Sempat Down, Layanan GoFood Kini Kembali Normal

Setelah mengalami gangguan sekitar 1 jam, kini layanan GoFood kembali bisa digunakan. Pengguna layanan pesan-antar makanan milik Gojek itu sudah dapat menyelesaikan pesanan mereka yang tertunda.
Sebelumnya, layanan GoFood sempat mengalami down. Sistem mereka tidak bisa menyelesaikan pesanan yang dibuat oleh pengguna. Tidak hanya itu, rupanya kendala juga dirasakan oleh Mitra Usaha GoFood.
Di telusuri kendala yang dirasakan oleh pengguna GoFood terjadi, ketika ingin melakukan proses pengecekan pesan, baik alamat hingga pembayaran. Pada halaman tersebut muncul tulisan "Unable to Process. We are unable to process your request at this time. Please try again later."
Hal tersebut terjadi di semua pilihan merchant. Tampilan halaman layanan GoFood juga berjalan lambat sehingga membutuhkan proses loading yang cukup lama. Hal ini disayangkan terjadi pada saat jam makan siang, di mana banyak pengguna melakukan pemesanan di GoFood. Sementara, layanan Gojek lainnya dilaporkan berjalan normal.
VP Corporate Affairs, Food Ecosystem Gojek, Rosel Lavina, mengatakan kini layanan GoFood sudah kembali normal dan bisa digunakan kembali melalui aplikasi Gojek.
"Mohon maaf atas ketidaknyamannya. Sistem GoFood sempat mengalami kendala teknis, namun sekarang sudah kembali normal. Pelanggan dan Mitra Usaha GoFood sudah bisa menggunakan layanan GoFood kembali," jelasnya dalam keterangan yang diterima kumparan, Senin (15/3).

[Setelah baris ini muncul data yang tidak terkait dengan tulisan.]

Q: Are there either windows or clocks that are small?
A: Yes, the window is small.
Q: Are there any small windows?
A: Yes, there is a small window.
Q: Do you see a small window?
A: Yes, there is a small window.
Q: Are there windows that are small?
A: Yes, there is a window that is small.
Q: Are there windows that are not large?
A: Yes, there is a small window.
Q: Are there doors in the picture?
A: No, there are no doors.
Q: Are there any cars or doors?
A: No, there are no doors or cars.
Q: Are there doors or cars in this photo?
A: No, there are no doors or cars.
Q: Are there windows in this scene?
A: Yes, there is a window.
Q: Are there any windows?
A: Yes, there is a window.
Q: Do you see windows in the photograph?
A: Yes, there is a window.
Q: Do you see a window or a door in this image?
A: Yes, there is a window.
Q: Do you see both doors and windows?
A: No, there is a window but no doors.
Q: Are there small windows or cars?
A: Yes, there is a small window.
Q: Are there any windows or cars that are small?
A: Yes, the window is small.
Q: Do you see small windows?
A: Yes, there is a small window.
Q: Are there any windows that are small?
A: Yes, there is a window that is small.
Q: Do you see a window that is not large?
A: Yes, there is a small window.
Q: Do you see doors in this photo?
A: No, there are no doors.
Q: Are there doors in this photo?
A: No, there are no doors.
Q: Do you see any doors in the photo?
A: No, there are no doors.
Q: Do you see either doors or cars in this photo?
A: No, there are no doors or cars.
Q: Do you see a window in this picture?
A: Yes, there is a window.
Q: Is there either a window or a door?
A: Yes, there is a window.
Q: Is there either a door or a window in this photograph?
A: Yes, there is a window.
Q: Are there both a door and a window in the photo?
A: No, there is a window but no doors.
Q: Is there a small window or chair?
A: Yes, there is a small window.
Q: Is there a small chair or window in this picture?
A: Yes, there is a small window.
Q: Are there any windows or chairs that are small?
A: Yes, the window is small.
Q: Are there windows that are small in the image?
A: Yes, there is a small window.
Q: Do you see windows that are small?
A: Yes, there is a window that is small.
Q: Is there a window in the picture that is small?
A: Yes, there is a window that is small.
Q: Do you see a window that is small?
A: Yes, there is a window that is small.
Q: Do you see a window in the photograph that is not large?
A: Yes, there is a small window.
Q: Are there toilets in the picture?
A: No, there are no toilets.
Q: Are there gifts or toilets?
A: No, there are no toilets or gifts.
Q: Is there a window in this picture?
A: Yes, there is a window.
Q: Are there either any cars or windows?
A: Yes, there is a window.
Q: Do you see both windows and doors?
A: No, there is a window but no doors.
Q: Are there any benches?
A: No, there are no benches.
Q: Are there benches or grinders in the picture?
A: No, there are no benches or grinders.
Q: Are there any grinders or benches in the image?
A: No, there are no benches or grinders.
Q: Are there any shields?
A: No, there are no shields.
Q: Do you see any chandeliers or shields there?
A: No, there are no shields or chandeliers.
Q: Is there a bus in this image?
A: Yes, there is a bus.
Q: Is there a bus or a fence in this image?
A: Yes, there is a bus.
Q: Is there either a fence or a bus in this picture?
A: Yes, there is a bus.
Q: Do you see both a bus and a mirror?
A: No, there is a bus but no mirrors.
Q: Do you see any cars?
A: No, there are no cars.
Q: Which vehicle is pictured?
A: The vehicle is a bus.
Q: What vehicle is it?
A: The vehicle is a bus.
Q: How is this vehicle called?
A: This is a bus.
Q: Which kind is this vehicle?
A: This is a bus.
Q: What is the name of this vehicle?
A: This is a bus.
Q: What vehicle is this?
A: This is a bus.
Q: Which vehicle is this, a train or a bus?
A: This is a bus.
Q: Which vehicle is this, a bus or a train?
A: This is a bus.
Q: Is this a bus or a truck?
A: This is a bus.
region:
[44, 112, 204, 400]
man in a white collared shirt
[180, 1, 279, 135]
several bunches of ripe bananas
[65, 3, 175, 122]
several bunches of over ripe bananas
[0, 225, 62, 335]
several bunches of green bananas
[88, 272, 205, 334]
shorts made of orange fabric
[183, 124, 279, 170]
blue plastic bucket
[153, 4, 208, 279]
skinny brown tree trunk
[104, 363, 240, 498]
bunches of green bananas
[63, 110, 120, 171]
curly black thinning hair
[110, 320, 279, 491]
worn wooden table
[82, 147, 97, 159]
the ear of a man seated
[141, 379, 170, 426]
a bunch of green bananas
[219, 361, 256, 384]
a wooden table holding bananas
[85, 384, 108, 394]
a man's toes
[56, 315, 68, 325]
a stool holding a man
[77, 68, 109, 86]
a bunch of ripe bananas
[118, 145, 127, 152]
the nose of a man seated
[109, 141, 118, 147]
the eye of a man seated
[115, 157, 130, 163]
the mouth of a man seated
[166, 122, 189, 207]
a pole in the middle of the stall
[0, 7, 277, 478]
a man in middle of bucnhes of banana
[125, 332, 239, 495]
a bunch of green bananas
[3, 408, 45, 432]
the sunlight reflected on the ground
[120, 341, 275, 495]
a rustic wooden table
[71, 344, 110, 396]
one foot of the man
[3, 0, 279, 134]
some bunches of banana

Dalam empat tahun terakhir, pendapatan GoFood pun dilaporkan meningkat 20 kali lipat sehingga walaupun dihadapkan dengan situasi pandemi, GoFood berhasil mencetak kontribusi margin positif di tahun 2020.
Tak hanya diandalkan oleh pelanggan, GoFood turut konsisten menjadi partner pertumbuhan bagi mitra usaha, terutama UMKM dimana segmen bisnis ini menunjukkan pertumbuhan pesat sebesar hampir 40 persen, di masa pandemi.
Dalam laporannya GoFood juga membantu usaha kuliner untuk go digital. Di akhir tahun 2020, tercatat 750.000 mitra usaha kuliner Indonesia bergabung bersama GoFood terutama di kategori UMKM, meningkat 50 persen di tahun sebelumnya.